New Research Links Art and Academic Achievement, Meanwhile Arts Ed on the Decline
By: Anna Joranger
April 16-17 (this past Tuesday and Wednesday) marked the 25th Annual Arts Advocacy Day, when advocates and leaders from arts organizations across the country convened in Washington, DC to discuss how we can ensure that public policy supports a thriving arts scene.
Two studies released in recent weeks highlight the importance of Arts Advocacy Day and other measures to call attention to the arts. The first is Arts Education in Public Elementary and Secondary Schools 1999-2000 and 2009-2010, from the US Department of Education’s National Center for Education Statistics (NCES). This study sums up what we already knew: Arts education offerings have noticeably declined in public schools over the past ten years.
The other study, Arts and Achievement in At-Risk Youth, examines Low Socioeconomic Status students (low SES) and High Socioeconomic Status students (high SES) to see how each group performs when offered higher and lower levels of arts education. Both groups experienced higher achievement when provided with more arts ed opportunities, but for low SES students the results proved especially startling. Low SES/high arts exposure students made enormous leaps in achievement compared with low SES/low arts students – including everything from graduation rates to grade point average.
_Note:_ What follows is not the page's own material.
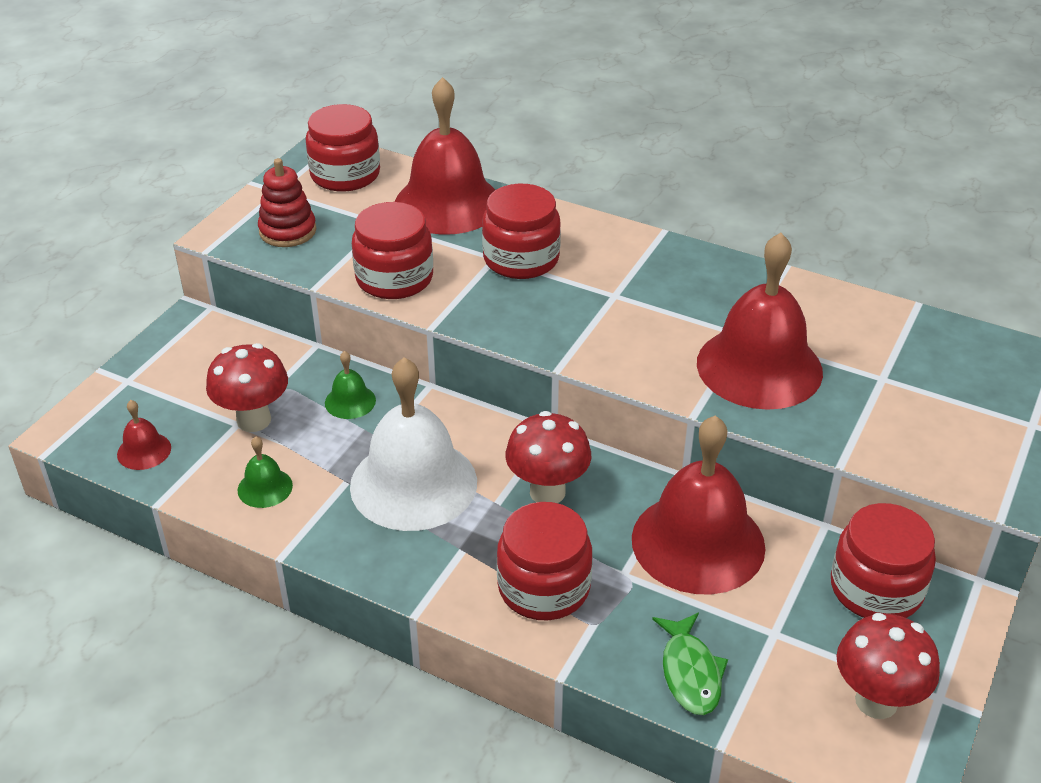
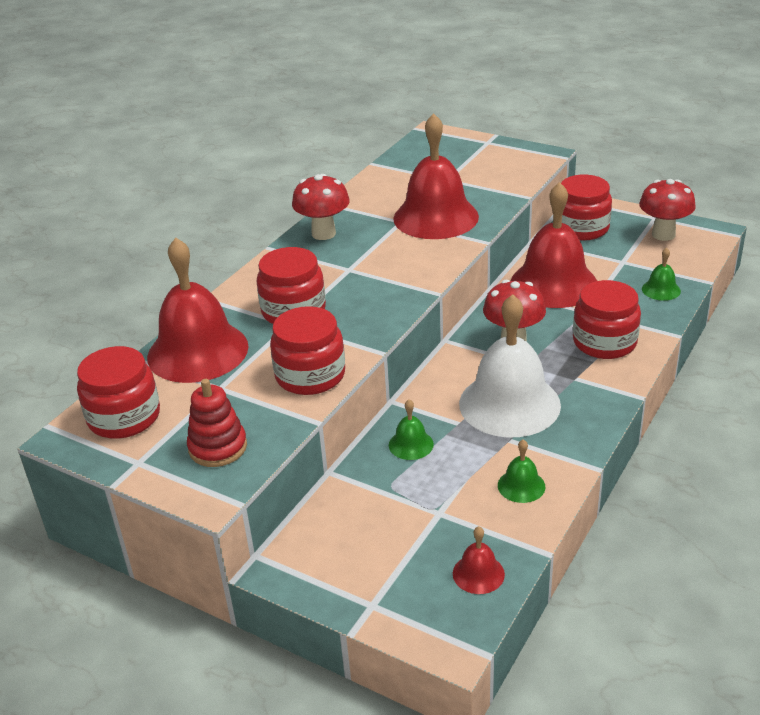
camera: 85 degrees left, 5 degrees down
(254, 420) = (435, 502): red mushroom -> red mushroom (323, 233)
(690, 673) = (661, 290): green fish -> green bell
In short, low SES students benefit from the arts in particularly significant ways.
Taken together, these two studies paint a dramatic picture of how arts education, a part of the school day that has high impact on under-performing schools, is being forced off the grid at the expense of students who need it most. As Jennifer Glinzak said in her ARTSblog post on the subject: “When these studies are married, their effectiveness as a tool for advocacy becomes undeniably clear.”